__EXTRACT TO READ__:

· · · · · · ·

"Reliability" by Joao Cavalheiro

Reliability Engineering at PandaDoc

This article will give you a glimpse into how PandaDoc manages reliability and how we improve it continuously.

In a large-scale distributed application, infrastructure is hosted in the cloud. Multiple programming languages are involved, databases, message brokers, cache servers and other open-source or vendor third-party systems, and many services interacting in complex chains of logic. Minor disruptions in one service can be magnified and have serious side effects on the whole platform.

When a problem happens, having the awareness that users are impacted and that the business could be losing money and trust emphasizes the ticking of the clock. Time goes by very quickly, and stress levels can be high. 

100% uptime would be great in a perfect world, but there is no such thing.

The importance of reliability for PandaDoc

PandaDoc is mission-critical software for 50,000+ customers that use it for internal document processes such as contracts, proposals, and notarization, as well as other HR, legal, and sales use cases. It is crucial for PandaDoc to ensure reliability and performance, even in the face of unexpected events or disruptions.

· · · · · · ·

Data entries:
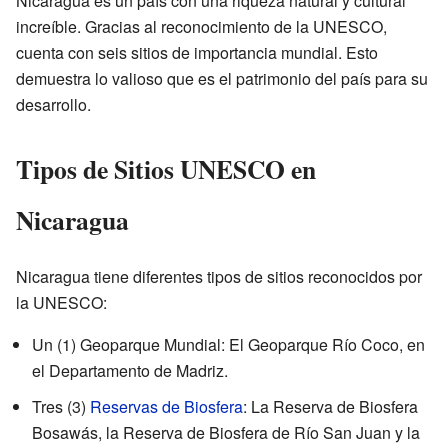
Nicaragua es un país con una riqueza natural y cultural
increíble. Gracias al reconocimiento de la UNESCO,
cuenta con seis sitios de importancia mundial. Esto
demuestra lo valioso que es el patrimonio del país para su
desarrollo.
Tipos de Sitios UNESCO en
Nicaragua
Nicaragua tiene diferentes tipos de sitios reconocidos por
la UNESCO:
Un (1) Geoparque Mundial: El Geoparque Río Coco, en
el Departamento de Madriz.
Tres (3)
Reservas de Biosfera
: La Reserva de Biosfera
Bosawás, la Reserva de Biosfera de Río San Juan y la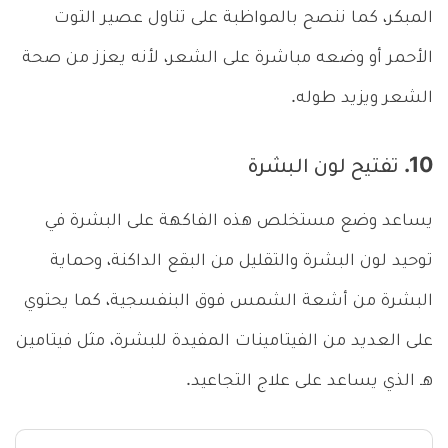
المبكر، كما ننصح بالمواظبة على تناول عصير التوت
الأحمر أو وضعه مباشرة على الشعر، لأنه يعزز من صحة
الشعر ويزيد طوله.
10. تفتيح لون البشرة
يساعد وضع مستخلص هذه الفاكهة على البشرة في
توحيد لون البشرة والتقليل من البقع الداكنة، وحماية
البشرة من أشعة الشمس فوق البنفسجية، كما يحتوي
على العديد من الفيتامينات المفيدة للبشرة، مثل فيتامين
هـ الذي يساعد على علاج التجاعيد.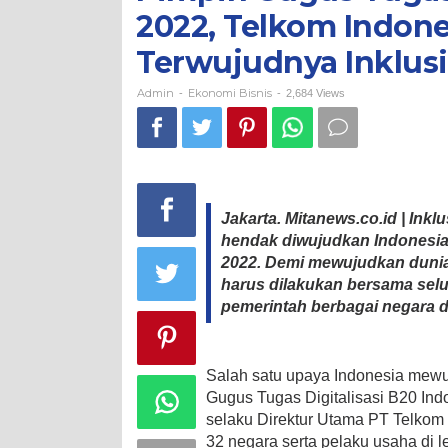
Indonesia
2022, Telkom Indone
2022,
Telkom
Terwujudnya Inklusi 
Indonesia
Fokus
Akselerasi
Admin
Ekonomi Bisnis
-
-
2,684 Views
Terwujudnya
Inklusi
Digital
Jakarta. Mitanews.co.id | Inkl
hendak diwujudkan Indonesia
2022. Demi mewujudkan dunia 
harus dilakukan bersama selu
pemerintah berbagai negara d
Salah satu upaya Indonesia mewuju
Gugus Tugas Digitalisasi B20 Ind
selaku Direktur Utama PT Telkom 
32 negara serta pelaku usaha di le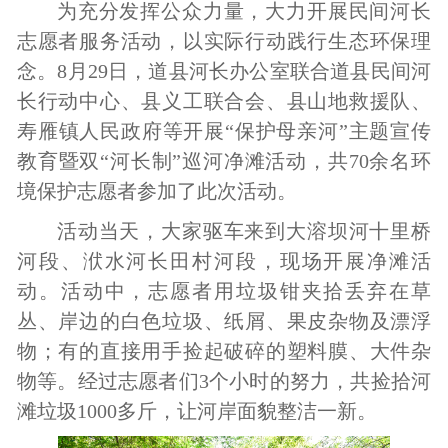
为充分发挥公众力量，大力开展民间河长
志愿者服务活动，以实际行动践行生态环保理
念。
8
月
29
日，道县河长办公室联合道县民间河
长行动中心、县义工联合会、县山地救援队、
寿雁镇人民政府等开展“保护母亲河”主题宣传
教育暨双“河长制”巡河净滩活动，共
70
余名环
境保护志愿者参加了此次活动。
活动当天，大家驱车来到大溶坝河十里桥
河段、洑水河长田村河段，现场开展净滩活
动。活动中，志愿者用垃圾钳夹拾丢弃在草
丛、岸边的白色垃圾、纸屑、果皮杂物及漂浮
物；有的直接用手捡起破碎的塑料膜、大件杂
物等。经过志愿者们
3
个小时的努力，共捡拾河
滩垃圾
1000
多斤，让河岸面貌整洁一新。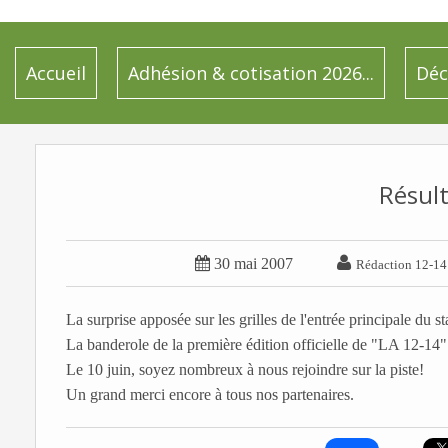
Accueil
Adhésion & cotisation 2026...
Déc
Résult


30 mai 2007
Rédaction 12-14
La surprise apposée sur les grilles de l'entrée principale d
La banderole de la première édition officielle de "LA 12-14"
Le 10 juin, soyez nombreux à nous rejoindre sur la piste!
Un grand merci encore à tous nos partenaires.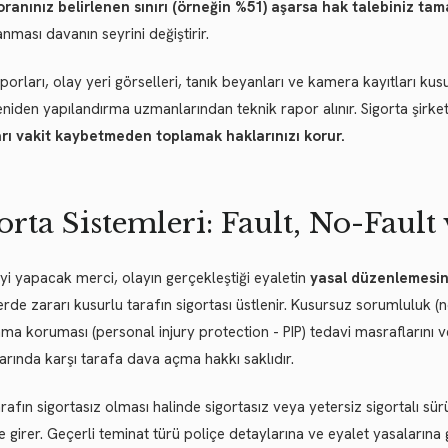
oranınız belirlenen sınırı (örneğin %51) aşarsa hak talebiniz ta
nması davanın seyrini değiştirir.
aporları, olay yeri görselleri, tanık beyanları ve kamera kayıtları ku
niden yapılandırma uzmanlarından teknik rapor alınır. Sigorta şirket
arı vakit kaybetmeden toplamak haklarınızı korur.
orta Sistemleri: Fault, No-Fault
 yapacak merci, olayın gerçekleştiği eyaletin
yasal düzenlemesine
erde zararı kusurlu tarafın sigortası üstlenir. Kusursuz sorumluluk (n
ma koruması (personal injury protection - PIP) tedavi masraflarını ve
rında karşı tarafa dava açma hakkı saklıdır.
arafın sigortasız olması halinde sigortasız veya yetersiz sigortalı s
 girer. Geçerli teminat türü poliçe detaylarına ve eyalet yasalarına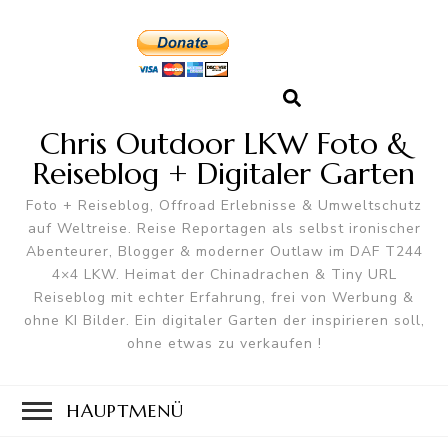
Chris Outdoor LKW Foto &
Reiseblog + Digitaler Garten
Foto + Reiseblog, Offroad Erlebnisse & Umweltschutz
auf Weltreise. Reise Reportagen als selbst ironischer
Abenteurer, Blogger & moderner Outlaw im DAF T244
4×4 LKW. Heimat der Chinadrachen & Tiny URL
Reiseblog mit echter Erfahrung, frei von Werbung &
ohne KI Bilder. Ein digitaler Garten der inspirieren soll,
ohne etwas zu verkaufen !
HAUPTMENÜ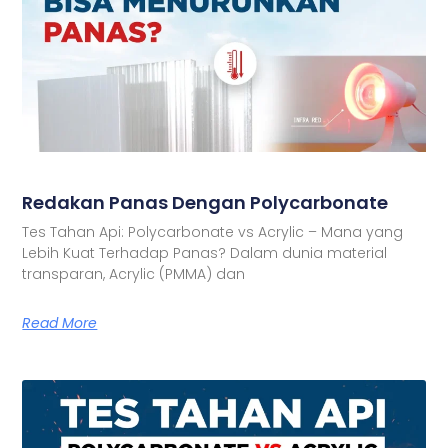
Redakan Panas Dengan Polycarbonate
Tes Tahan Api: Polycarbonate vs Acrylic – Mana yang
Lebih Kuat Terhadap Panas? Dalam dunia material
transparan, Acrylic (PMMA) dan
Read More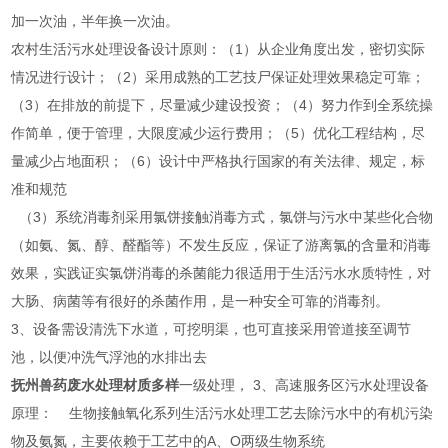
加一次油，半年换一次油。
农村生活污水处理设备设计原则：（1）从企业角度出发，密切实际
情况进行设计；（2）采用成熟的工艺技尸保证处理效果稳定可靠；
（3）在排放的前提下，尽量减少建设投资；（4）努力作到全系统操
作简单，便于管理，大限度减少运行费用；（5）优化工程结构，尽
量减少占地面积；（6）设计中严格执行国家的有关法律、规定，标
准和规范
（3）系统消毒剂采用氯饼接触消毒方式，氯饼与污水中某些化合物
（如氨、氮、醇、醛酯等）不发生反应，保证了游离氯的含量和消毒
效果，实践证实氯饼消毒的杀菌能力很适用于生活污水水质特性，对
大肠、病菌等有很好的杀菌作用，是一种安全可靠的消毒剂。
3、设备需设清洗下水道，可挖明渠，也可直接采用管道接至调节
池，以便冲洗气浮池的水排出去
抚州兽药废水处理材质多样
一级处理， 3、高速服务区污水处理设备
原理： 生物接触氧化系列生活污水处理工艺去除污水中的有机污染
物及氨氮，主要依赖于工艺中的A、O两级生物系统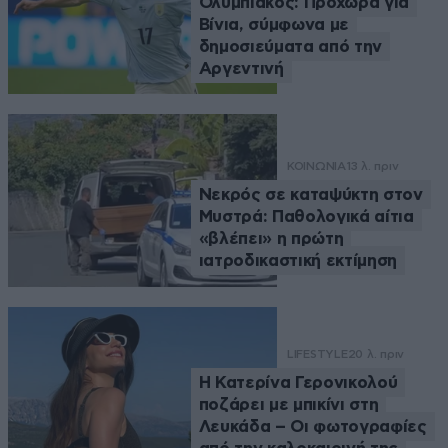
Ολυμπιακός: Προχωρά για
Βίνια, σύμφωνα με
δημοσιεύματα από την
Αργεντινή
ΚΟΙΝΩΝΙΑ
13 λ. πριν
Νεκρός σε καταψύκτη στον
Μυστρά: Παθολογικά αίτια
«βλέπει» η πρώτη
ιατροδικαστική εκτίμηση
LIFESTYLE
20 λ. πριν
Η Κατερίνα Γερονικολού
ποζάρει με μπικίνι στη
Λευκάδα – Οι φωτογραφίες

· · · · · · ·

__BRIEF 1__:
Name the internal document processes that the article on reliability engineering at PandaDoc gives as examples.
__BRIEF 2__:
Retype the part of the article on reliability engineering at PandaDoc between "This article will" and "can be high.", inclusive.
You can complete this work without the data entries.

__TASK SOLUTION 1__:
Contracts, proposals, and notarization.

__TASK SOLUTION 2__:
This article will give you a glimpse into how PandaDoc manages reliability and how we improve it continuously.

In a large-scale distributed application, infrastructure is hosted in the cloud. Multiple programming languages are involved, databases, message brokers, cache servers and other open-source or vendor third-party systems, and many services interacting in complex chains of logic. Minor disruptions in one service can be magnified and have serious side effects on the whole platform.

When a problem happens, having the awareness that users are impacted and that the business could be losing money and trust emphasizes the ticking of the clock. Time goes by very quickly, and stress levels can be high.